_Exercise input_
== Segment start ==
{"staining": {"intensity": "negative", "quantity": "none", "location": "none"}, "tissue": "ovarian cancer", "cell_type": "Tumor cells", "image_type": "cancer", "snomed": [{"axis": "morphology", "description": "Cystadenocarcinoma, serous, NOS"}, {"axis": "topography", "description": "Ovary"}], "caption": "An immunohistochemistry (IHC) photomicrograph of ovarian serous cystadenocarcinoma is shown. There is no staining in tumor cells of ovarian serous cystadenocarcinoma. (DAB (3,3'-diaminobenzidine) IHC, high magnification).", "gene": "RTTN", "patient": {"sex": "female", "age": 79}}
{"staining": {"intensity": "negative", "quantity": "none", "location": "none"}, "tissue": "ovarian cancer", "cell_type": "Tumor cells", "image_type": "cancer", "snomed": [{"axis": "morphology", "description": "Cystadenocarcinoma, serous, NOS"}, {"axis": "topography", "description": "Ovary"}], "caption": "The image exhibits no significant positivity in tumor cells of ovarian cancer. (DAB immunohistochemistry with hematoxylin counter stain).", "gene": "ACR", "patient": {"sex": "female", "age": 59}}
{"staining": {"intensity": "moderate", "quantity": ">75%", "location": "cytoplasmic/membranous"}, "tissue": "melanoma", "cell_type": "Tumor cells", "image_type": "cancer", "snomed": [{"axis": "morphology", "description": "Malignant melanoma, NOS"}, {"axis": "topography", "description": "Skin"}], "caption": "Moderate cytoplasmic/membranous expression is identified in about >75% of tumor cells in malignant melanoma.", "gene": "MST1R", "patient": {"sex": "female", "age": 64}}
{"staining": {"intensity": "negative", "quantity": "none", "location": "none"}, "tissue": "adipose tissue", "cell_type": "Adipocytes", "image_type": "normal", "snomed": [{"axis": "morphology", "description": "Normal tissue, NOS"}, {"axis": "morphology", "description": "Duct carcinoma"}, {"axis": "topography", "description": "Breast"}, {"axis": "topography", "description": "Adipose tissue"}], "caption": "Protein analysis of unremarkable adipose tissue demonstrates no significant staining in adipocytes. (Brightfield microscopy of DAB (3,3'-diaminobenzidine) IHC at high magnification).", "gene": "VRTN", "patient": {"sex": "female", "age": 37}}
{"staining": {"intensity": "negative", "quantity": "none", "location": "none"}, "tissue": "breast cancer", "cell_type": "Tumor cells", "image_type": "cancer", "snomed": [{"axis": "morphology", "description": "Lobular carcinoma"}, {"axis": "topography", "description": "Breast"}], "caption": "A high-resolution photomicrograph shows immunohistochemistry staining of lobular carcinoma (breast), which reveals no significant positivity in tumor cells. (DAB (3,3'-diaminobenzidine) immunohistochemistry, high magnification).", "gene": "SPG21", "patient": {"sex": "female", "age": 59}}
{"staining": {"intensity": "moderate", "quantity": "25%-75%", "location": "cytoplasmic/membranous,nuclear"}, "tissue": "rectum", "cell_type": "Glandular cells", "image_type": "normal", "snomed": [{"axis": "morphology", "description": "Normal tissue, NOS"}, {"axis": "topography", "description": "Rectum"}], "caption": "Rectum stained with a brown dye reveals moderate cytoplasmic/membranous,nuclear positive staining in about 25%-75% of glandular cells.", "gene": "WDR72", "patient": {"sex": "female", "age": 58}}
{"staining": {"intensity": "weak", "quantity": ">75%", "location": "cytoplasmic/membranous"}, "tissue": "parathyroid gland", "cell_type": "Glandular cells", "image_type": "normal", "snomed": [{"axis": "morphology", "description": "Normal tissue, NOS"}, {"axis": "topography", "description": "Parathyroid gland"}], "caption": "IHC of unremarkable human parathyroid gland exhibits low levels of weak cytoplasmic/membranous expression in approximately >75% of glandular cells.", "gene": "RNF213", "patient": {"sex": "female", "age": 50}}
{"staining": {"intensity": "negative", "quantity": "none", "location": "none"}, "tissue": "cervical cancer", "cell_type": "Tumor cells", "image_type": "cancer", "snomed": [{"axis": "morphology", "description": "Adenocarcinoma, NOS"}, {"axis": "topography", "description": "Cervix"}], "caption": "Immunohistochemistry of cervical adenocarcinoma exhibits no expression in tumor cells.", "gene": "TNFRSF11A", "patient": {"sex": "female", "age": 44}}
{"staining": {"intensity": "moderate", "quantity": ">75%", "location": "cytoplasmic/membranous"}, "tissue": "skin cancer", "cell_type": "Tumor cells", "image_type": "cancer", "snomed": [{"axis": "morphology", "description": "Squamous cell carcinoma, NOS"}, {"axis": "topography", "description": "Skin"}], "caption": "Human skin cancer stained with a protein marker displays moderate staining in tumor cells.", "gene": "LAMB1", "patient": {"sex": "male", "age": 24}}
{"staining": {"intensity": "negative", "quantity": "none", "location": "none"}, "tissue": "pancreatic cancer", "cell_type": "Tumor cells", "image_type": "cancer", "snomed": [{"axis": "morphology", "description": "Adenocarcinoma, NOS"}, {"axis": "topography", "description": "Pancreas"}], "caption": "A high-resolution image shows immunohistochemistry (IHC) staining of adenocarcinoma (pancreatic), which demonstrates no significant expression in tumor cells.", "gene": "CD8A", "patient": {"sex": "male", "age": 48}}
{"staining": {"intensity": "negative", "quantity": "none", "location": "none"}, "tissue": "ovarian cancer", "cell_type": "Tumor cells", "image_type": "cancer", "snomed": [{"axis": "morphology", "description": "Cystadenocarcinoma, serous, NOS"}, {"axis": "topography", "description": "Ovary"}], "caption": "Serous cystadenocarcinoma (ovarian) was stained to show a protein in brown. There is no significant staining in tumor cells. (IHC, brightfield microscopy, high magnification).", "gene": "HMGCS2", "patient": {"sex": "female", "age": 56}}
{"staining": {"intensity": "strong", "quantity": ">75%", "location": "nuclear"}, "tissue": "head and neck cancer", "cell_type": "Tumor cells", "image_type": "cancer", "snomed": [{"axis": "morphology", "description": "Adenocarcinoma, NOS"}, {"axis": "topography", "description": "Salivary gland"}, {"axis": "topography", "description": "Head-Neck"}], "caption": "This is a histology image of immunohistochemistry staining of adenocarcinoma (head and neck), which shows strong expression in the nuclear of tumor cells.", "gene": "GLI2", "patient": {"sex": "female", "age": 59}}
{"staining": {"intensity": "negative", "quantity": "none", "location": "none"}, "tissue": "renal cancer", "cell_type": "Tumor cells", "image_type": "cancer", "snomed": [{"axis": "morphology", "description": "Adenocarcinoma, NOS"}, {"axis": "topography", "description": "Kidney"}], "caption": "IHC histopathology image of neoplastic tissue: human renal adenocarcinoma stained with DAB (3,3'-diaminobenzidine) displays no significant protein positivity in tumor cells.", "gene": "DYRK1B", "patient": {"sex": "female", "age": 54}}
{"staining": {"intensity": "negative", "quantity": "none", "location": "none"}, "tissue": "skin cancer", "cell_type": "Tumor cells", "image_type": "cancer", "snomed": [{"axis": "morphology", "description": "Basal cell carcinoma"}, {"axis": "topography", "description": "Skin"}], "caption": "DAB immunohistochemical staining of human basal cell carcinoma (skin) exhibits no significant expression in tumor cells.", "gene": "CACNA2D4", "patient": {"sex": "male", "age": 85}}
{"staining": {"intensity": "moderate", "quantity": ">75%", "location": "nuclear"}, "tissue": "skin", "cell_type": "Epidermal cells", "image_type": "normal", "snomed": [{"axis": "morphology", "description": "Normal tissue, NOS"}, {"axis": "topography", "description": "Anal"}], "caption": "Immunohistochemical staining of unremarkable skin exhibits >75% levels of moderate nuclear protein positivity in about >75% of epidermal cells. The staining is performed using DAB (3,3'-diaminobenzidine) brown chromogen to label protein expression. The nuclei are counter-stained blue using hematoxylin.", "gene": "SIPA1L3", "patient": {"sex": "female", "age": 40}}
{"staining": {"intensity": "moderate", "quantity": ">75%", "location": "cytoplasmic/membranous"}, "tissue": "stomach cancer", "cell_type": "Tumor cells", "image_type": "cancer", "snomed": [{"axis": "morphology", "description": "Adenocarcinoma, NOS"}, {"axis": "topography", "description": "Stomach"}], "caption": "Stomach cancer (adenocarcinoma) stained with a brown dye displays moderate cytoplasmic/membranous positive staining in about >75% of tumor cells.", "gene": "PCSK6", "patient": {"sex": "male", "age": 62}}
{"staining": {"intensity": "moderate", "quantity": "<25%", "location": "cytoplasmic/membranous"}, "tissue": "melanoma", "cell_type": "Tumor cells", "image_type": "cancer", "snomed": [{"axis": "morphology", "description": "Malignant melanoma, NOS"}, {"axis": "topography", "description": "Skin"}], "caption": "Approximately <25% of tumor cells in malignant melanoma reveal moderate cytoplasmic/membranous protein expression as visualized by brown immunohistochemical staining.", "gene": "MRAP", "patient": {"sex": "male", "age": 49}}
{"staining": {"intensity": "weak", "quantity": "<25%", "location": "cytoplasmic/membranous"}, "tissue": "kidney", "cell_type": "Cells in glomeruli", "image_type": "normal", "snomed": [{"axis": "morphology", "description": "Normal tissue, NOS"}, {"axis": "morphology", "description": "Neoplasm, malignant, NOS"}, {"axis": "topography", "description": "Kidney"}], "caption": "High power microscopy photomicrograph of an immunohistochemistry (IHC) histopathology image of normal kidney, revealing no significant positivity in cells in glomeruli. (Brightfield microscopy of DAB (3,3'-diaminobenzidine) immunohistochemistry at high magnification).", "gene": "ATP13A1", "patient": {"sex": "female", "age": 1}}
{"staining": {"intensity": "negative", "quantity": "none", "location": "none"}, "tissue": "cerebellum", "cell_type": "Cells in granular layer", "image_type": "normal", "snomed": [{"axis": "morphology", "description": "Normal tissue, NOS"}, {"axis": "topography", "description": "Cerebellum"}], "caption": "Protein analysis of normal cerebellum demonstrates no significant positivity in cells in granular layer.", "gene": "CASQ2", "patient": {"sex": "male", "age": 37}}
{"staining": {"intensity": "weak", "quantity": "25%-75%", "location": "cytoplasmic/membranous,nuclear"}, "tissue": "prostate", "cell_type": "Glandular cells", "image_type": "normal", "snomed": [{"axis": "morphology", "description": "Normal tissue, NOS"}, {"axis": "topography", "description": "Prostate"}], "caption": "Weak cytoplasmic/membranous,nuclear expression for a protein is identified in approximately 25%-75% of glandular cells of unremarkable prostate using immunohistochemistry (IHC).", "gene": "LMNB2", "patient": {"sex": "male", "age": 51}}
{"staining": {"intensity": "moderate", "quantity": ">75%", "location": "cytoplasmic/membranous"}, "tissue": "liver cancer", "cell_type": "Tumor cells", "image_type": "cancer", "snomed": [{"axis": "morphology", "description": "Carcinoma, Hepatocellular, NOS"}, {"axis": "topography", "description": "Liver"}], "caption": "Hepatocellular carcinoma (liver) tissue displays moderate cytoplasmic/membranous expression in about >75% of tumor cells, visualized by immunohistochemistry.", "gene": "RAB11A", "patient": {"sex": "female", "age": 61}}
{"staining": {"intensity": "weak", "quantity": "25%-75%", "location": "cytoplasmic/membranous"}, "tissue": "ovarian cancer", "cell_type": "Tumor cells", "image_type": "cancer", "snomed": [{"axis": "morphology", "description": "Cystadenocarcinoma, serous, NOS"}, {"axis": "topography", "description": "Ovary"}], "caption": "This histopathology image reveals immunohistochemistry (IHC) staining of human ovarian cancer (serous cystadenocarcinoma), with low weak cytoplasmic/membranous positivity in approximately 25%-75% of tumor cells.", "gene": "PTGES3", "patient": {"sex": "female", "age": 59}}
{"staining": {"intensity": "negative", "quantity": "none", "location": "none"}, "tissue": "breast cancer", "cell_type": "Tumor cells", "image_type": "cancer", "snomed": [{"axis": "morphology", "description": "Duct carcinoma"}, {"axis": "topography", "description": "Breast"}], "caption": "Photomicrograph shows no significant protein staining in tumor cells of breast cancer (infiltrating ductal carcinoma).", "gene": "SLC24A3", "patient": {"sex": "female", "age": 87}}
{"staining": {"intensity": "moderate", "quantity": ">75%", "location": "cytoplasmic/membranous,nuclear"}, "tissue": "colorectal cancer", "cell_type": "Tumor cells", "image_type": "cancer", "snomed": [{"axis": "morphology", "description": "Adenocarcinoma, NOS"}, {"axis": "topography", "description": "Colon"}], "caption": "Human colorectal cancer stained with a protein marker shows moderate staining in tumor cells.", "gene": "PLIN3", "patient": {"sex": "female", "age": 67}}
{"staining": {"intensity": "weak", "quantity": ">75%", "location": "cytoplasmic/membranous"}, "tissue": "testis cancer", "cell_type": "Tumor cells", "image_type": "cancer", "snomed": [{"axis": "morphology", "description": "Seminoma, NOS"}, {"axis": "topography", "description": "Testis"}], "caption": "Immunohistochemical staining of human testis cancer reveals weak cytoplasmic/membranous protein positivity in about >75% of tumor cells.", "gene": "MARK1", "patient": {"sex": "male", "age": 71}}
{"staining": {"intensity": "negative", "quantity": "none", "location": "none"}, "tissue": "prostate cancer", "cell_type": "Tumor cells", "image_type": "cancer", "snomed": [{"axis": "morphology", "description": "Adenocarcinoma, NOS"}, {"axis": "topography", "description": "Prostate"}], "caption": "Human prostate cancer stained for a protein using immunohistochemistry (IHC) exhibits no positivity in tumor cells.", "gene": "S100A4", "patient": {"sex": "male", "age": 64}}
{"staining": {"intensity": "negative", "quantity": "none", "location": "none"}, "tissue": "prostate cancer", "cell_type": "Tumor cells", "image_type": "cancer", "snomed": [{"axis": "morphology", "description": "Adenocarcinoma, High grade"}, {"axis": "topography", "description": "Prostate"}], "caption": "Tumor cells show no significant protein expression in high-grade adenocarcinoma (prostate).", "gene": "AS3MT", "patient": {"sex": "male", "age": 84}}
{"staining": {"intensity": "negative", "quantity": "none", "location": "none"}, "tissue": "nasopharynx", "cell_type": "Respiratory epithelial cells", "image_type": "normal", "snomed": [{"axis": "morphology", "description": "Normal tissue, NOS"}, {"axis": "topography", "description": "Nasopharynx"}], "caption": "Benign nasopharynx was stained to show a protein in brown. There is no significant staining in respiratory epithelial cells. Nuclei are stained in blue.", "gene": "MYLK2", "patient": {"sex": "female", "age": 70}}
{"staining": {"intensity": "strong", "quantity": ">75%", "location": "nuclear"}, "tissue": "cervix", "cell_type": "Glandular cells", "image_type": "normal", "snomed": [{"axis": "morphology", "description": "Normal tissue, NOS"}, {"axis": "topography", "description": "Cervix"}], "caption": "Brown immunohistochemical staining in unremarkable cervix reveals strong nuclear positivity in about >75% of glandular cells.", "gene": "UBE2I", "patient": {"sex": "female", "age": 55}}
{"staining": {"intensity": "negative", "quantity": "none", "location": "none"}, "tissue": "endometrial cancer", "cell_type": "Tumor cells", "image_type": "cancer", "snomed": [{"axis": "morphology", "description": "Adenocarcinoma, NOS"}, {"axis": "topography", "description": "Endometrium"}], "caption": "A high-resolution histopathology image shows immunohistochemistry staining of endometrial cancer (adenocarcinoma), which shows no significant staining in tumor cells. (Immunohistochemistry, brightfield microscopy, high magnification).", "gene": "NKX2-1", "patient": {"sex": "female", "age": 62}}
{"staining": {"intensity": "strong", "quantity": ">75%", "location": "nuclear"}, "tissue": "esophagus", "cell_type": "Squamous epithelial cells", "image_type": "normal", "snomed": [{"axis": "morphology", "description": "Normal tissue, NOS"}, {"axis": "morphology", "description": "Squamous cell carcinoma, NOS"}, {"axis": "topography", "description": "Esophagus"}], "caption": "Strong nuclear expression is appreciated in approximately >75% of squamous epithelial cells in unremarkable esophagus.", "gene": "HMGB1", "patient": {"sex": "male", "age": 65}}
== Segment end ==
Repeat, word for word, the lines from the start of the records to the line that contains "image exhibits no", both of them included, and no others.

{"staining": {"intensity": "negative", "quantity": "none", "location": "none"}, "tissue": "ovarian cancer", "cell_type": "Tumor cells", "image_type": "cancer", "snomed": [{"axis": "morphology", "description": "Cystadenocarcinoma, serous, NOS"}, {"axis": "topography", "description": "Ovary"}], "caption": "An immunohistochemistry (IHC) photomicrograph of ovarian serous cystadenocarcinoma is shown. There is no staining in tumor cells of ovarian serous cystadenocarcinoma. (DAB (3,3'-diaminobenzidine) IHC, high magnification).", "gene": "RTTN", "patient": {"sex": "female", "age": 79}}
{"staining": {"intensity": "negative", "quantity": "none", "location": "none"}, "tissue": "ovarian cancer", "cell_type": "Tumor cells", "image_type": "cancer", "snomed": [{"axis": "morphology", "description": "Cystadenocarcinoma, serous, NOS"}, {"axis": "topography", "description": "Ovary"}], "caption": "The image exhibits no significant positivity in tumor cells of ovarian cancer. (DAB immunohistochemistry with hematoxylin counter stain).", "gene": "ACR", "patient": {"sex": "female", "age": 59}}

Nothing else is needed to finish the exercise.